Reliable figures are not available to the German Society for Aesthetic Plastic Surgery (DGÄPC). In its annual statistics for 2020, the association only recorded actual interventions and the motivation to do so, but not the rejected requests. According to the study, patients only presented digitally processed templates of themselves as a target in 2.3 percent of cases – a decrease of 11.7 percent compared to the previous year.
How many times a week do teens use Tiktok?
“The statistics are due to Corona,” says Hilpert. “I certainly assume that these requests will increase again.” After all, during the pandemic, young people are even more likely to travel in the digital space than before. “People only see beautifully morphed role models there,” Hilpert emphasizes. “And when you imitate dances on Tiktok, you often want to look like that.”
According to the JIM study presented at the end of last year, young people used Instagram, Snapchat, Tiktok and Co. more frequently in the pandemic year 2020 compared to the previous year. The increase was most significant on Tiktok: The number of young people who reported using the app at least several times a week increased by 19 percent. The app was particularly popular with 12- to 15-year-olds.
Anyone who wants to become role models there or their own filter selfie should be sent away again, Mang and Hilpert emphasize. “But it’s clear that they will then go somewhere else,” says Mang. “Unfortunately, they often come back to me when the damage has already occurred.” Mang therefore calls for stricter criteria in the training of aesthetic plastic surgeons.
Is cosmetic surgeon a protected profession?
“This is a wild growth,” says Mang. “It’s possible for someone to operate on a nose without ever having done so before during the training period.” When looking for a doctor, one should therefore pay attention to the title “plastic surgery” or “plastic surgery”.
Apart from that, there are many specialists from other areas who earn money through beauty procedures, says Alexander Hilpert.
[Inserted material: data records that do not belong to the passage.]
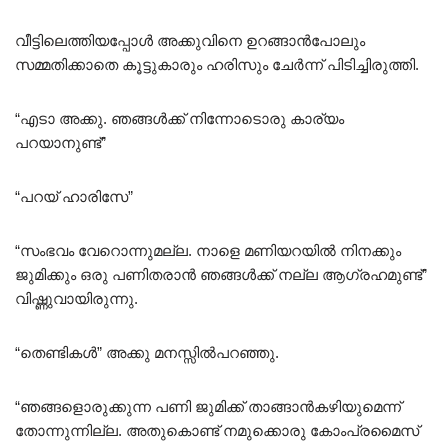
വീട്ടിലെത്തിയപ്പോൾ അക്കുവിനെ ഉറങ്ങാൻപോലും
സമ്മതിക്കാതെ കൂട്ടുകാരും ഹരിസും ചേർന്ന് പിടിച്ചിരുത്തി.
“എടാ അക്കു. ഞങ്ങൾക്ക് നിന്നോടൊരു കാര്യം
പറയാനുണ്ട്”
“പറയ് ഹാരിസേ”
“സംഭവം വേറൊന്നുമല്ല. നാളെ മണിയറയിൽ നിനക്കും
ജുമിക്കും ഒരു പണിതരാൻ ഞങ്ങൾക്ക് നല്ല ആഗ്രഹമുണ്ട്”
വിഷ്ണുവായിരുന്നു.
“തെണ്ടികൾ” അക്കു മനസ്സിൽപറഞ്ഞു.
“ഞങ്ങളൊരുക്കുന്ന പണി ജുമിക്ക് താങ്ങാൻകഴിയുമെന്ന്
തോന്നുന്നില്ല. അതുകൊണ്ട് നമുക്കൊരു കോംപ്രമൈസ്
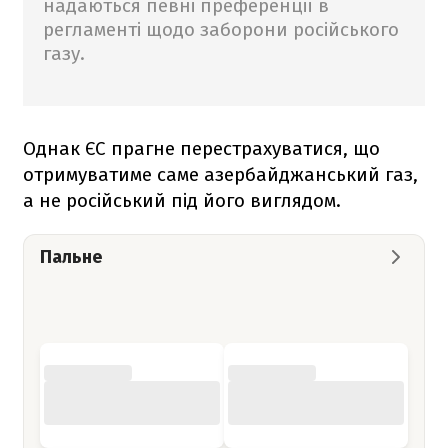
надаються певні преференції в
регламенті щодо заборони російського
газу.
Однак ЄС прагне перестрахуватися, що
отримуватиме саме азербайджанський газ,
а не російський під його виглядом.
Пальне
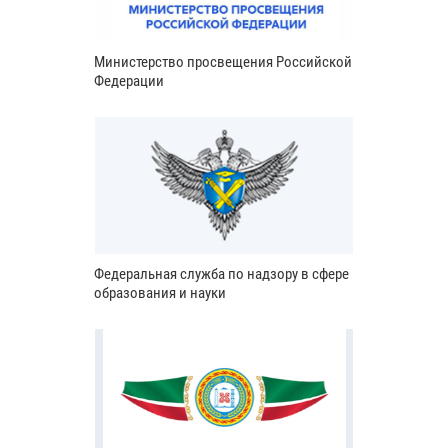
Министерство просвещения Российской
Федерации
Федеральная служба по надзору в сфере
образования и науки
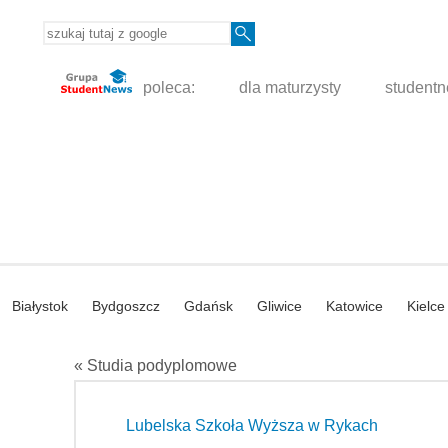
poleca:
dla maturzysty
student
Białystok
Bydgoszcz
Gdańsk
Gliwice
Katowice
Kielce
« Studia podyplomowe
Lubelska Szkoła Wyższa w Rykach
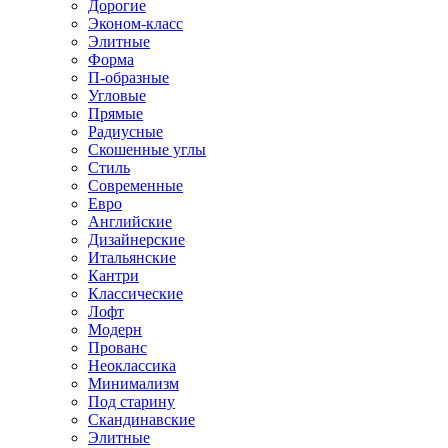
Дорогие
Эконом-класс
Элитные
Форма
П-образные
Угловые
Прямые
Радиусные
Скошенные углы
Стиль
Современные
Евро
Английские
Дизайнерские
Итальянские
Кантри
Классические
Лофт
Модерн
Прованс
Неоклассика
Минимализм
Под старину
Скандинавские
Элитные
They are allowed to call themselves cosmetic surgeons because this is not a protected professional title. “Even naturopaths are allowed to inject wrinkles according to the law, the training can also be done online,” says Hilpert. “You have to have an idea of anatomy in order not to hit important blood vessels, for example.”
To avoid interventions by unqualified providers, he often recommends young patients to simply come back a few years later, Hilpert says. “Then you get a small discount.”
Video conferences show the age of the participants mercilessly
But even adults are increasingly seeing themselves on their own screen due to the corona pandemic: Video conferences have long been part of everyday life for many employees in the home office. According to the DGÄPC, beauty procedures in 2020 were conspicuously often about changes in the face.
“Many have seen themselves constantly on Zoom during the Corona period,” says Hilpert. “That’s why many come and say they would like to have eyelid surgery.” Video conferences showed the age of the participants “mercilessly,” says clinic director Werner Mang. According to the DGÄPC, this was also the case in distance learning: 27 percent of the members stated that teachers came to their practice more often than usual in spring 2020.
“Beauty spapst” Werner Mang remains cautious even with these interventions. He himself has never put himself under the knife, emphasizes the 71-year-old. “I’m proud of my bags under my eyes.”